A chaque commémoration à Oradour, les pénibles moments resurgissaient. Il vit toujours dans sa commune de Saint-Junien, avec son épouse Andrée, malgré les problèmes liés à l’âge.
Donc le 9 juin 1944, veille du massacre, il habitait rue Emile Zola à Saint-Junien. A l’époque les loisirs des enfants se tenaient dans la rue avec les copains.
Mais ce jour-là, ils se sont arrêtés de jouer, de forts bruits de moteur les inquiètent. Il y a de quoi, ce sont les troupes allemandes qui arrivant en convoi, remontant vers la Normandie, renforcer leur armée soumise au débarquement du 6 juin. L’ensemble se gare aux alentours de la gare.

La gare de Saint-Junien en 1944
Les gamins n’éprouvent pas de peur particulière, ils voient des soldats simplement. Ces derniers s’installent et se préparent à prendre leur repas. Et quel repas : du pain blanc, rare pour la population de la ville. Un d’eux leur demande d’aller chercher du vin, ils ne comprennent pas. En plus on leur ordonne en hurlant « de dégager, de partir ». Ce qu’ils font, à cet instant la peur s’installe, ils se dispersent dans les rues. Mais voilà qu’un soldat suit Guy, le rattrape et lui dit en français « tu t’en vas, tu quittes la ville très vite et le plus loin possible ».
Le petit Guy narre cet incident à son père. Ce dernier prend la décision de l’envoyer chez les grands-parents à La Fabrique quartier de Saint-Brice sur Vienne. Guy, tout ému, se souvient de ce soldat, certainement un « malgré-nous » car il parlait bien français, et qui lui a peut-être sauvé la vie.

Consigne:
Pouvez-vous poursuivre le récit sur le petit Guy à Saint-Junien en juin 1944, en reprenant juste après sa dernière phrase ?

Lignes extraites:
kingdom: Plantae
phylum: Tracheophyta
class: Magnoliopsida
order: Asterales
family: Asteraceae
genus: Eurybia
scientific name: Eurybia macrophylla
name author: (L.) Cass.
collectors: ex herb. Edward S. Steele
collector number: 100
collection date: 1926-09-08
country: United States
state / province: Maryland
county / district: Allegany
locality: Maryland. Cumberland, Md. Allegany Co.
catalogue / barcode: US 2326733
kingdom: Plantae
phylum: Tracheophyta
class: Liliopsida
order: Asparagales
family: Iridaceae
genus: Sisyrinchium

Réponse:
Ce soir du 9 juin, rien de spécial, sauf un communiqué du maire « La ville est sous le contrôle de la Wehrmatch, venue assurer l’ordre et rétablir les communications ferroviaires », à paraitre le lendemain dans le journal local « l’Abeille1 ». parution d’un « Avis » interdisant toute circulation automobile, sauf ravitaillement et médicale, sous peine de tir sans sommation.
Le matin du 10 juin, il y a de l’animation au grand hôtel de la gare de Saint-Junien. En effet, le général Lammerding a convoqué plusieurs personnages : Joachim Kleest second de la gestapo de limoges, son interprète Eugéne Patry, quatre miliciens de Limoges, la SIPO (police de sûreté) et surtout Adolf Diekmann2 tout ce monde investit une pièce de l’hôtel.

Adolf Diekmann
Une décision est prise, celle d’effrayer la population, de faire régner la terreur à titre d’avertissement au vu d’actes de résistance. Il faut détruire tout une population. Ce ne sera pas Saint-Junien, ville d’environ 10 000 âmes car la troupe est trop peu nombreuse, une seule compagnie du 3ème régiment « de Führer ».
Ce sera Oradour sur Glane seulement 1 400 habitants, un village tranquille facile à encercler.
A 13 h deux colonnes quittent Saint-Junien.
13 h 45 : Oradour sur glane est cerné. Le drame commence avec l’entrée en action du 1er bataillon du 4ème régiment de « Panzerdivision3 » de la division « Das Reich » la plus violente. Cela durera jusqu’à 22 heures.

Oradour sur Glane le 11 juin 1944, matin
Mais Guy de son refuge distant d’une quinzaine de km, voit beaucoup de fumée au loin, il ne sait pas que c’est Oradour
Ce seront 643 victimes qui seront dénombrées. (246 femmes, 207 enfants et 190 hommes).
Notes :
1°) fondé en 1881, censuré par l’occupant et remplacé en 1944, après les événements par le journal « Délivrance »
2°) Diekmann : né 18 décembre 1914. Il est le commandant du 1er régiment « Der Führer « et de la 2ème division SS « Das Reich ». Cette dernière est composée de volontaires et de « Volksdeutsche4 » des alsaciens/mosellans, incorporés de force. Il est tué en Normandie le 29 juin 1944.
3°) Division blindée, équipée de chars performants depuis 1935. (D’ailleurs, le Général de Gaulle, déplorait que l’armée française n’en soit pas dotée ou si peu).
4°) signifie « Allemand par le peuple ». Population ne vivant pas dans l’état mais qui est ou serait de culture allemande. Dès 843 des peuples germaniques prennent place en Europe de l’Est, Bohème, Hongrie, Silésie.
(Wolks ..wagen : voiture du peuple, populaire)
Sources : divers sites internet
NDLR : un grand merci à Guy pour son témoignage et à Manon sa petite-fille pour l’avoir épaulé.